As the story evolved, our perspective evolved as well.

First, some parts of philanthropy DID respond. And in a big way – with nearly $350 million contributed so far. The Paul G. Allen Foundation has now donated over $100 million dollars and is devising ways to encourage more giving. The Bill and Melinda Gates donated $50 million. Facebook CEO Mark Zuckerberg and his wife, Priscilla Chan, gave $25 million. This week, Google announced that its CEO, Larry Page, and the company will donate $25 million to the efforts and the company will give at least $10 million in matching grants. American corporations have donated tens of millions of dollars in product and services.

Second, what is still missing from the money story in a major way are the contributions from average-sized foundations and individual donors. Here’s where we think the “slowly evolving” nature of Ebola enters in. The current Ebola situation is the result of a collapsing public health system, frequent outbreaks over the last decade, and lack of world attention to find a cure. Those are topics that usually aren’t the subject of most foundation and individual givers. As Michael Specter observed in a column last week, “our response to pandemics has become predictable: first, there is panic. Then we forget.” Donors have been slow to respond to other similar crises such as the Syrian refugee crisis and the drought in the Sahel. Both the Paul G. Allen Foundation and the matching grants from Google are trying to spur individual funder activity. The results of this effort will be carefully watched by the CDP team to see if they are successful.

Third, lets not forget the generous contributions of the American taxpayer to this crisis.
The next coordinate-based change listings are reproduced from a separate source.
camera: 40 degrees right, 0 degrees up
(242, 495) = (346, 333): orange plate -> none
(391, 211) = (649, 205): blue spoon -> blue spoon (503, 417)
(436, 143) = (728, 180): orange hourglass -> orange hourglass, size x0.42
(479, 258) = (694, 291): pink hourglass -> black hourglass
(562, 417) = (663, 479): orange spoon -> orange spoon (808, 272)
When the outbreak became a world news item, President Obama declared it a threat to national security and announced he was sending 3,000 troops, including engineers and medical personnel, and building 17 treatment centers. Recently he asked Congress for an additional $6.18 billion in new emergency funds this fiscal year. The United States is one of the largest contributors among governments and multi-national organizations to the pandemic response effort.
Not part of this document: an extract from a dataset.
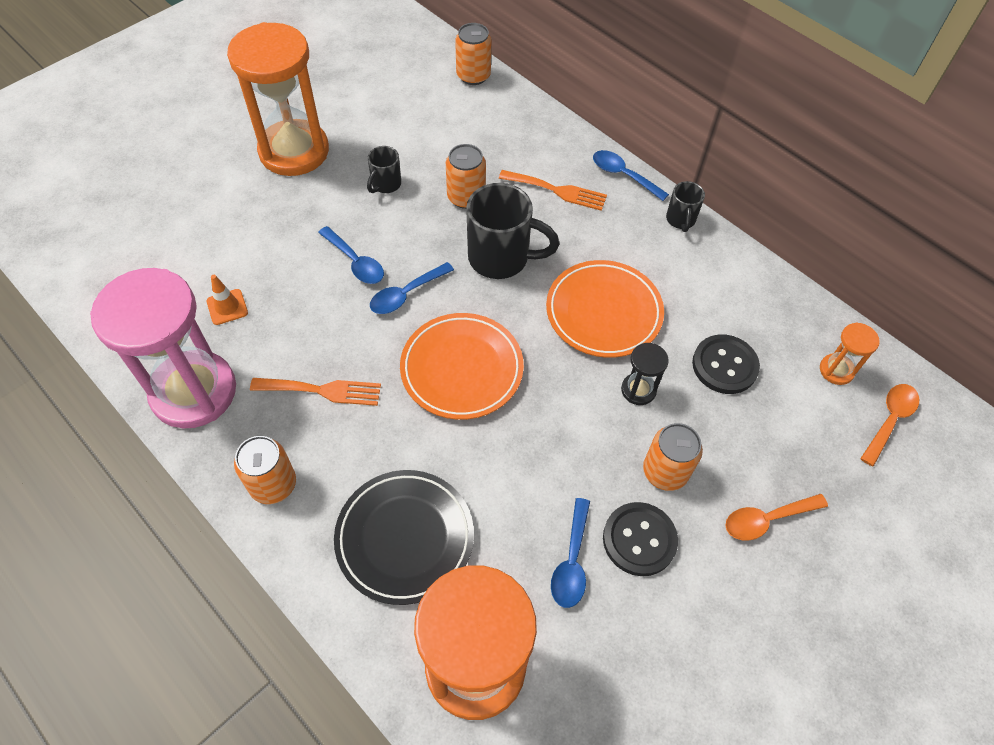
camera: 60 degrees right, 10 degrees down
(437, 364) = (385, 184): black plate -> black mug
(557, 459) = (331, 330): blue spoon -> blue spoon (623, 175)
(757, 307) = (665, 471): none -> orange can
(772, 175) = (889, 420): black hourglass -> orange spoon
Finally, we need to understand the role of the media. Media coverage fuels donations to disasters. Unlike a tornado or hurricane, the Ebola crisis is a challenging one for the media to cover. The stories are taking place thousands of miles away. Access to the affected sites is understandably difficult. It can at times be a dangerous environment for reporters and camera crews. Coverage has ebbed and flowed. Initially, it looked like media coverage might encourage more donations since Americans tend to pay more attention when they can make a direct connection to a story, such as a patient dying in a Dallas hospital or a New York doctor riding the subways. But coverage seemed to veer more towards heat than light after a while, causing hysteria that even spilled over into the recent elections. The Director of the Rutgers-Eagleton poll, which surveyed New Jersey residents on Ebola issues, observed, “the tone of the coverage seems to be increasing fear while not improving understanding,”
screen-shot-2014-11-19-at-9-09-31-am

I’ll end my blog the same way I began. The Ebola crisis is far from over. We haven’t eradicated the disease, only slowed down its’ spread. At least three countries in West Africa are now in ruins, with their public health systems not functioning and economies in tatters. The epidemic is leaving many orphans, disrupting schooling, and causing enormous humanitarian challenges that will require government support and philanthropic attention for years to come. A New Yorker cartoon neatly summed up one potential response to this catastrophe. It shows a couple watching TV. One turns to the other and says “they haven’t said a thing about Ebola all week – the epidemic must be over.”

I’m hoping the American philanthropic community rises to the occasion and recognizes that responding to a disaster doesn’t end once the newscast is over.